Michael Michael Jan 26, 2015 03:09PM
Hi everybody. A recent trip to Poland convinced me that I didn't understand nearly as much about World War II as I thought I did or should. So I went backwards as far as World War I and have started from there.

I'm looking for good, solid, readable histories, preferably one-volume. Here's what I've tackled so far:
The First World War - John Keegan
A Concise History of the Russian Revolution - Richard Pipes
The Coming of the Third Reich - Richard J. Evans

And some things I'm interested in learning more about:
Italy, Mussolini, and Fascism
The Great Depression
The Spanish Civil War
The Japanese and Chinese - don't even know where to begin

And then, of course, the war itself.

What else? What am I missing? Any recommendations would be appreciated. Thanks in advance!

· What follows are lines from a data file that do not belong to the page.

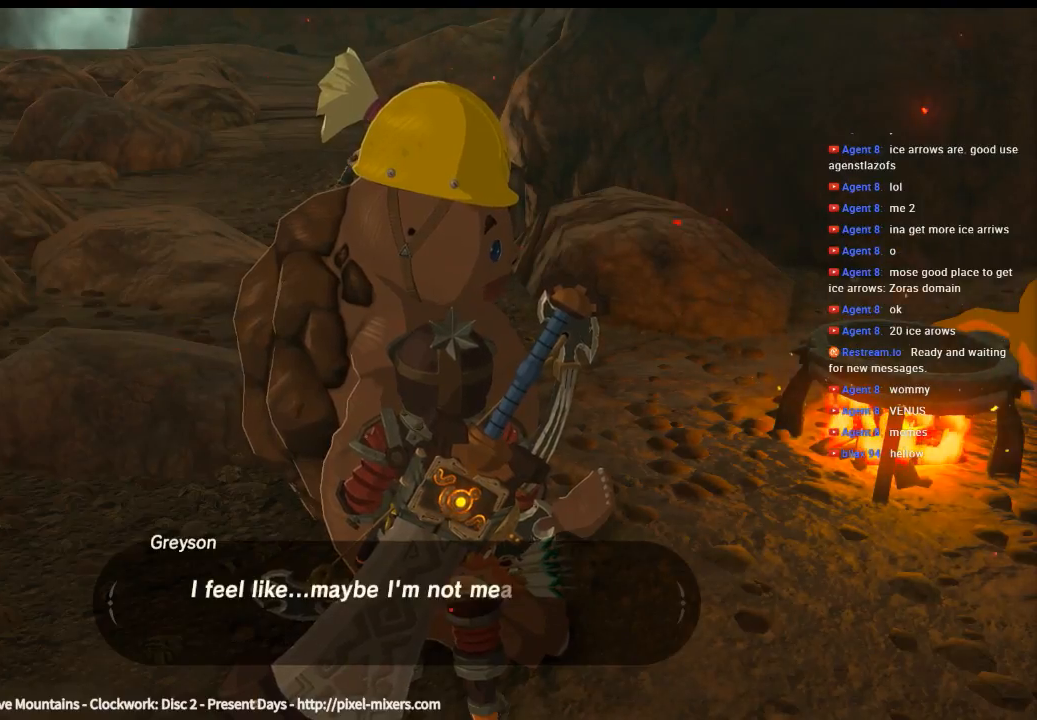
{"buttons": [], "left_stick": "center", "events": []}
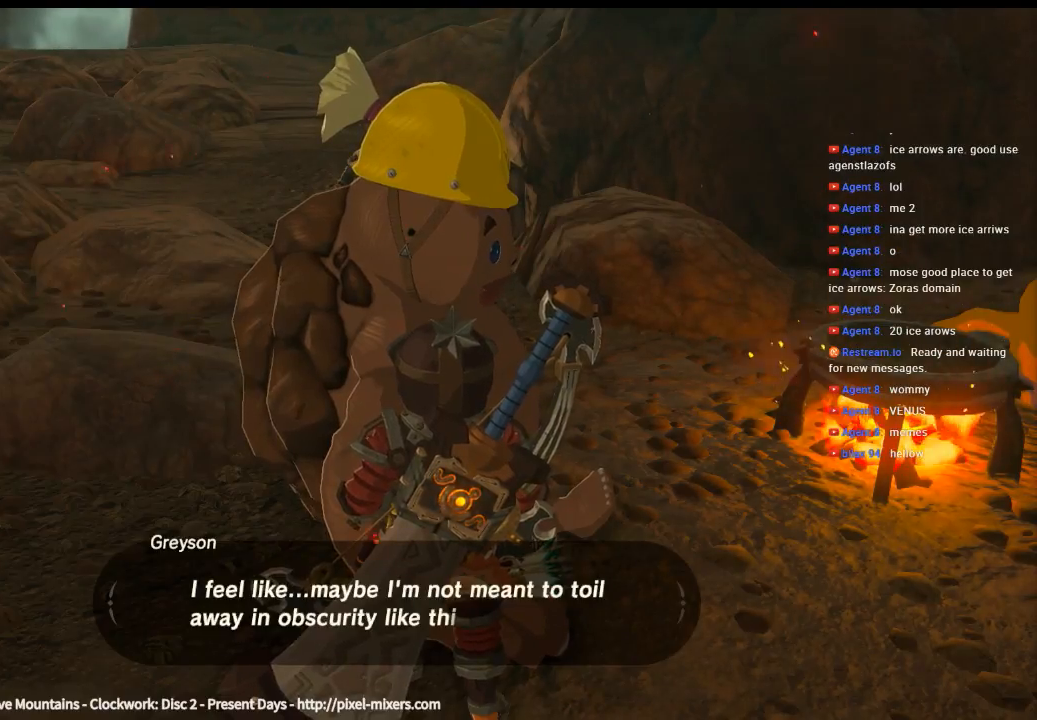
{"buttons": [], "left_stick": "center", "events": []}
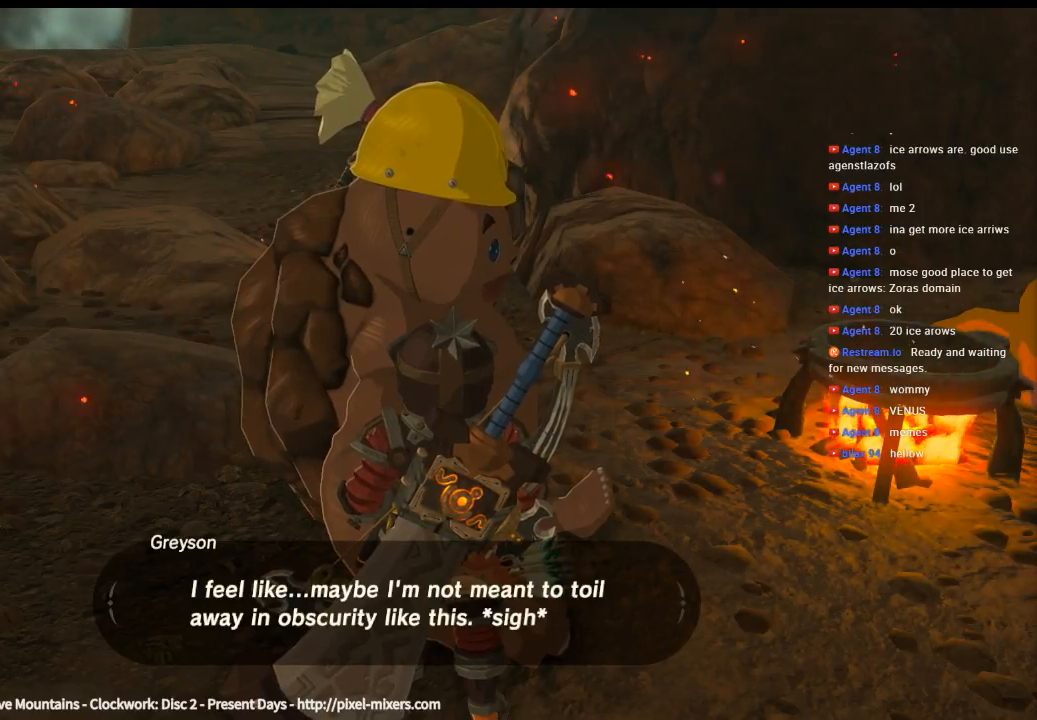
{"buttons": [], "left_stick": "center", "events": [[300, "B", "down"], [466, "B", "up"]]}
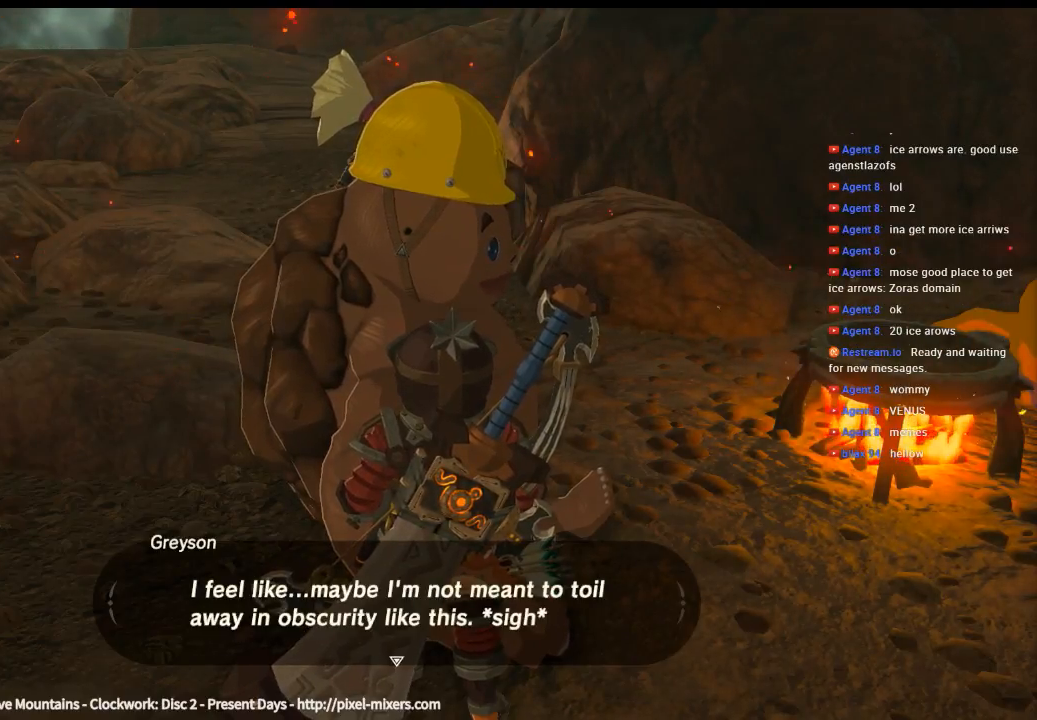
{"buttons": [], "left_stick": "center", "events": []}
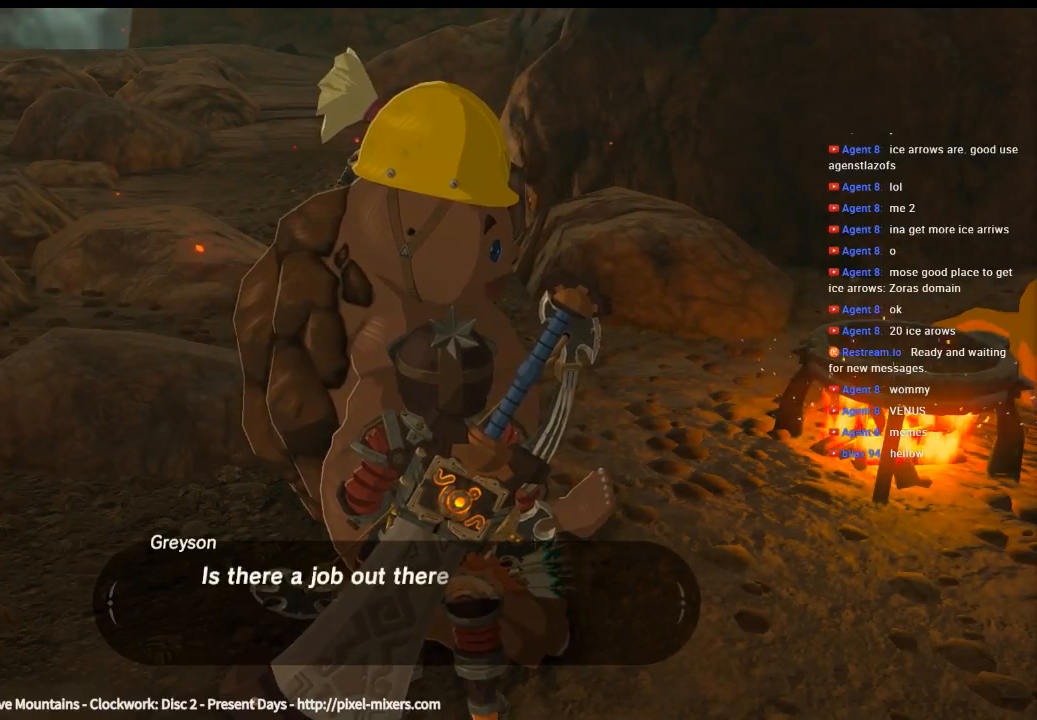
{"buttons": [], "left_stick": "center", "events": []}
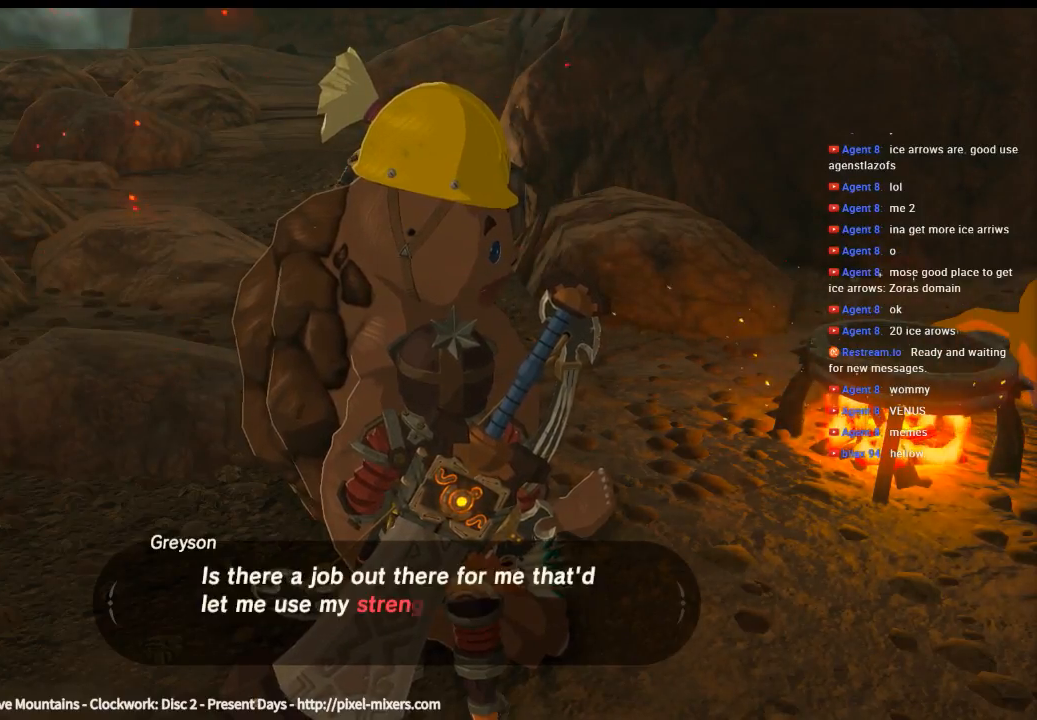
{"buttons": [], "left_stick": "center", "events": []}
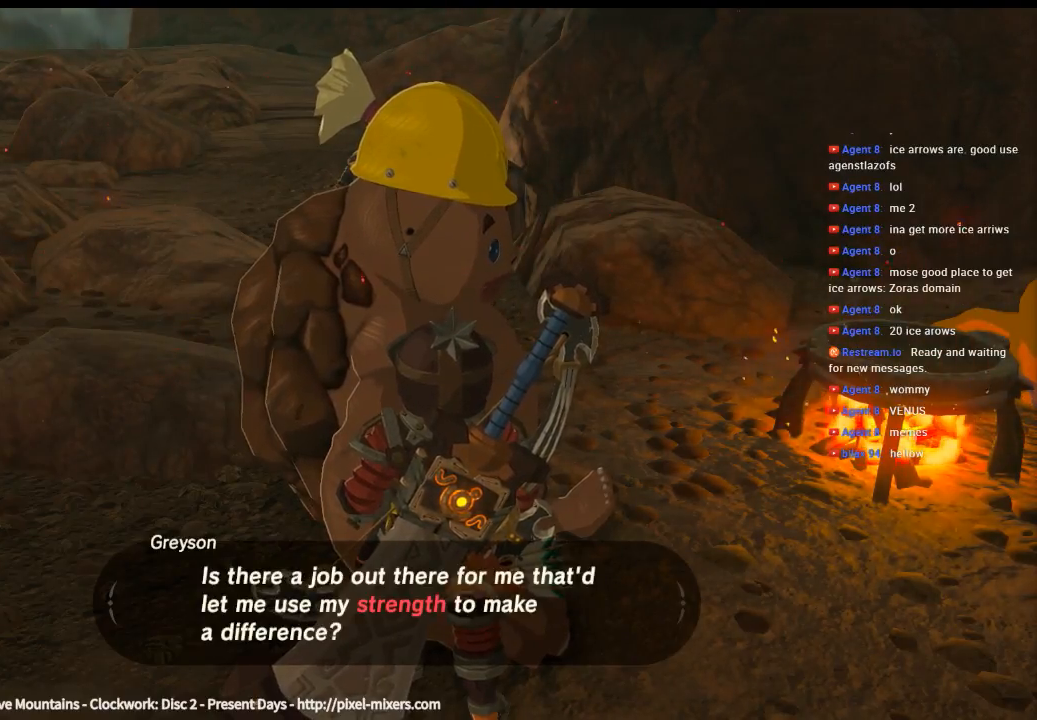
{"buttons": [], "left_stick": "center", "events": []}
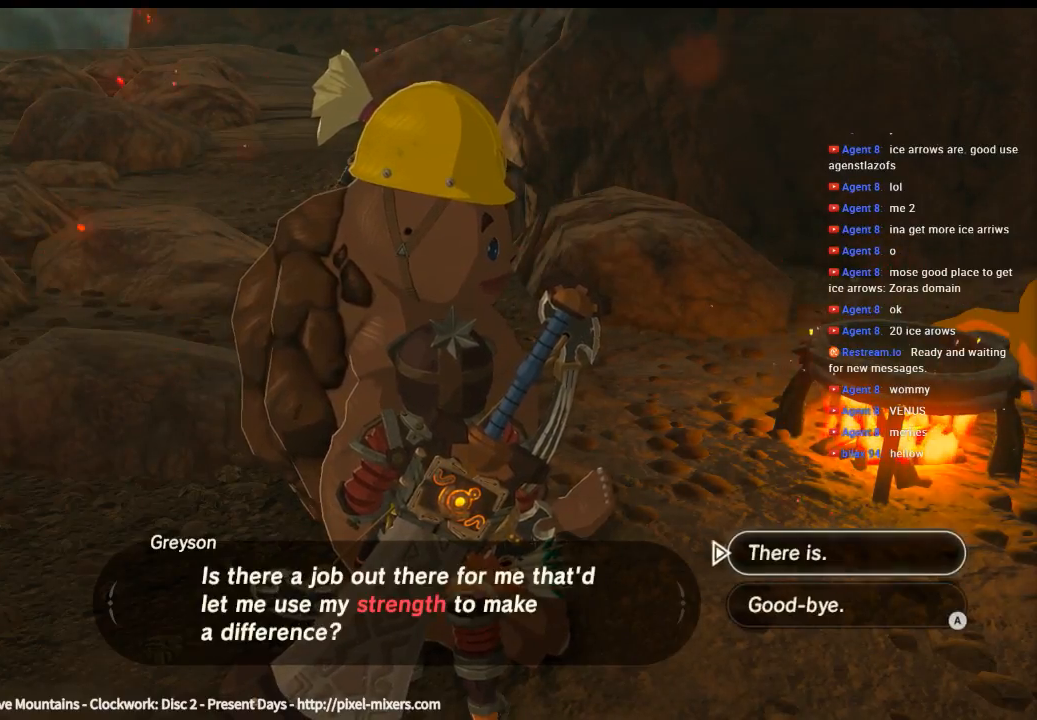
{"buttons": [], "left_stick": "center", "events": [[333, "B", "down"], [500, "B", "up"]]}
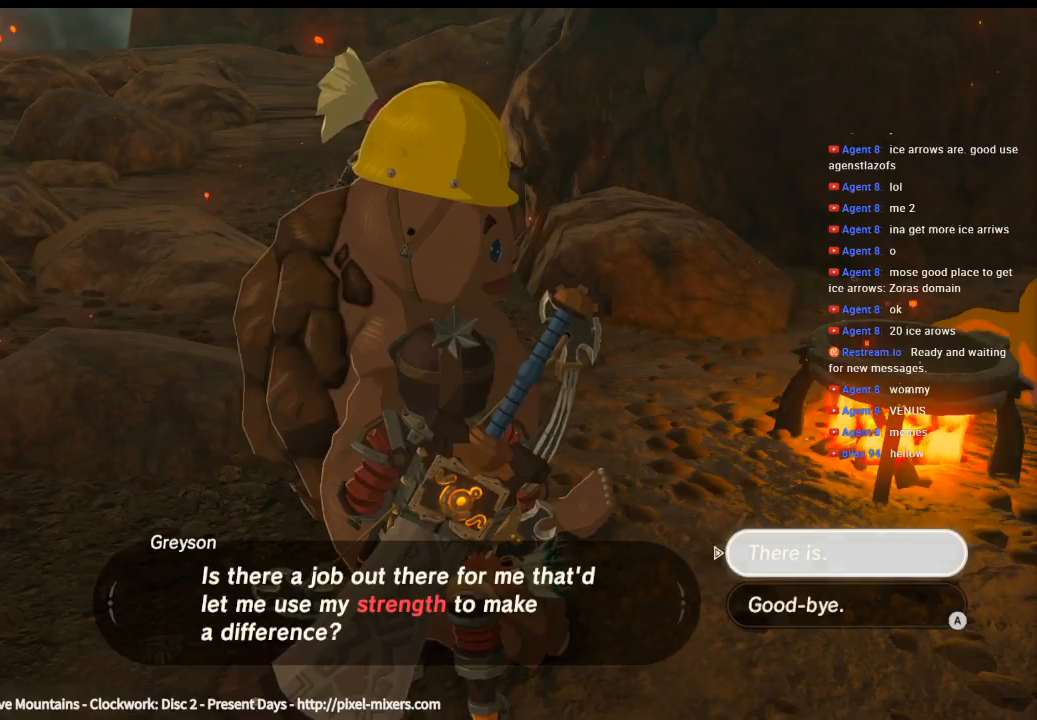
{"buttons": [], "left_stick": "center", "events": []}
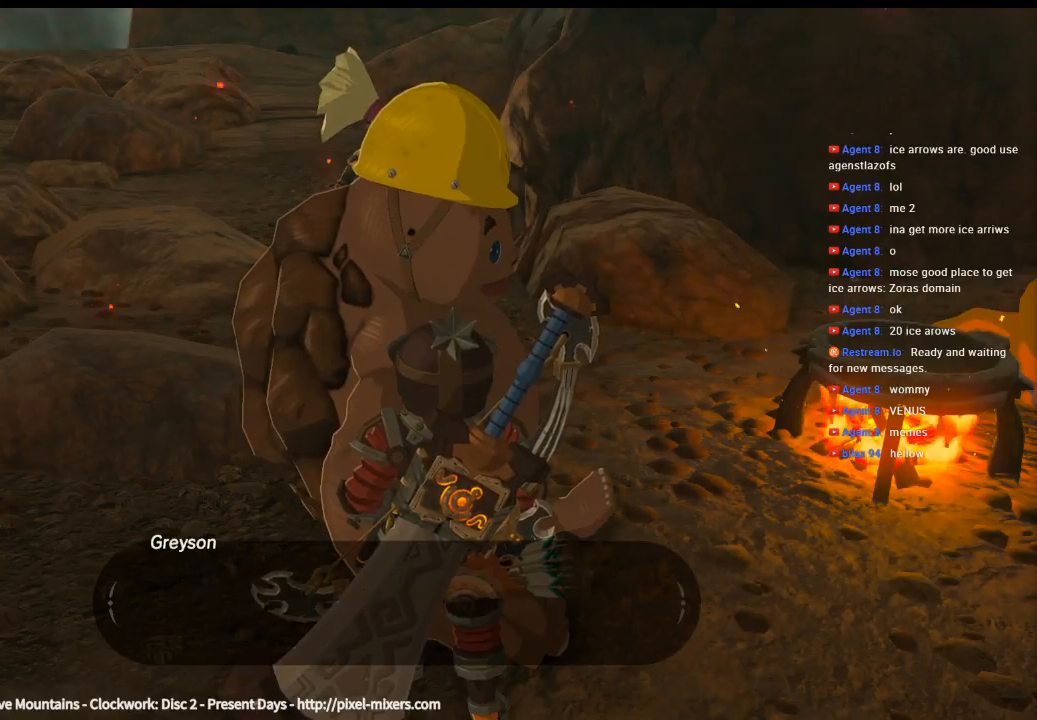
{"buttons": [], "left_stick": "center", "events": []}
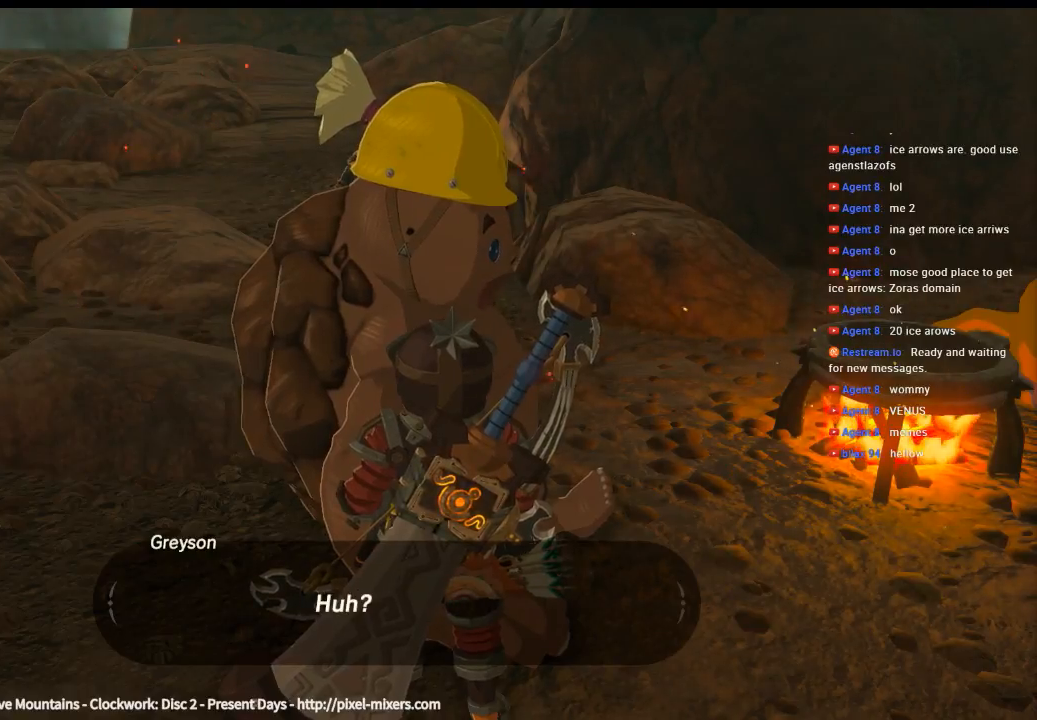
{"buttons": [], "left_stick": "center", "events": [[100, "B", "down"], [233, "B", "up"]]}
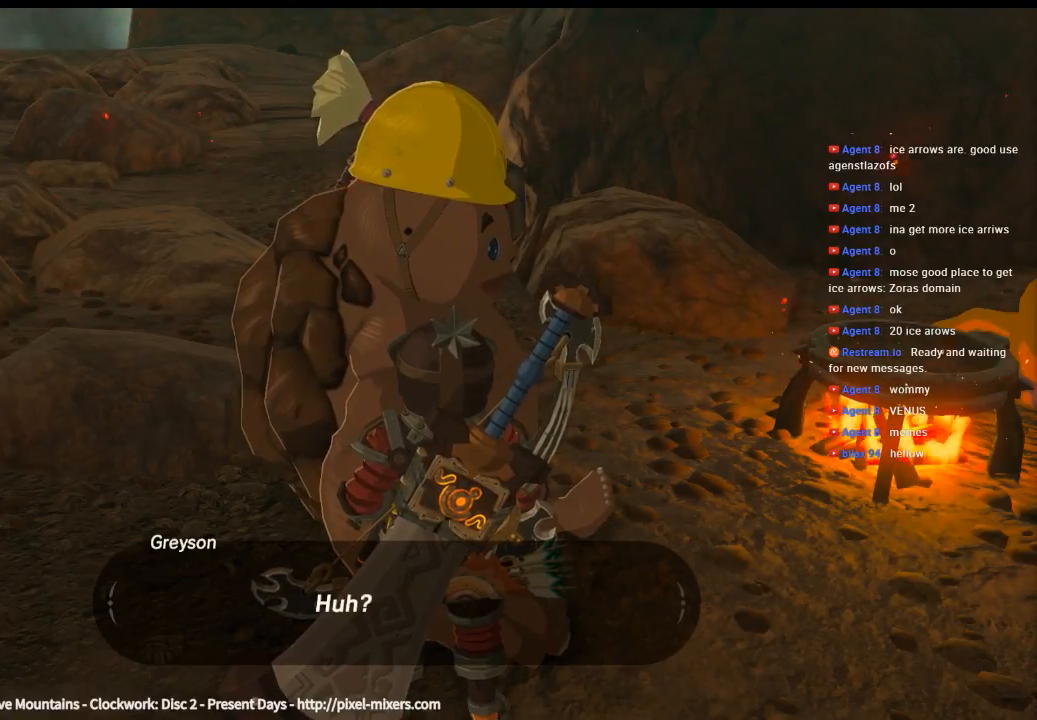
{"buttons": [], "left_stick": "center", "events": []}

E. (last edited Feb 24, 2015 08:45PM ) Feb 22, 2015 04:28PM   0 votes
EDIT: Forgot to mention Toland's "The Rising Sun: The Decline and Fall of the Japanese Empire, 1936-1945," which is probably the best thing I've read on that topic.


I would immediately suggest Fromkin's utterly brilliant "A Peace to End All Peace" and MacMillan's "Paris 1919" to round off the situation at the end of WW1, then Shirer's classic "The Rise and Fall of the Third Reich" and DCW's "How War Came" for the immediate runup to WW2. I also really liked Paxton's "Anatomy of Fascism" and Thompson's "The White War" - this last one is highly relevant to the rise of fascism. Thomas' "The Spanish Civil War" is a good intro to that particular disaster and I really enjoyed "Stilwell and the American Experience in China" - Tuchman is downright vitriolic in this one, and with good reason.


I am fascinated by WWI. My suggestions include: The Guns of August (Tuchman), To End All Wars (Hochschild), Intimate Voices from First World War (Wallis) and The Beauty and the Sorrow (Englund). These tell different aspects of the war, rather than focusing on the connection between WW1 and WW2. I also just finished All Quiet on the Western Front, which, even if you read it as a youth, you should read again. There are themes in there that will just fly over a teen's head. In the same genre, I am now reading Fear, by Gabriel Chevallier. It is an anti-war book written from a soldier's perspective - first published in 1930, the author agreed to suspend publication in 1939.

For fiction, A Very Long Engagement (Japrisot) and Birdsong (can't recall the author).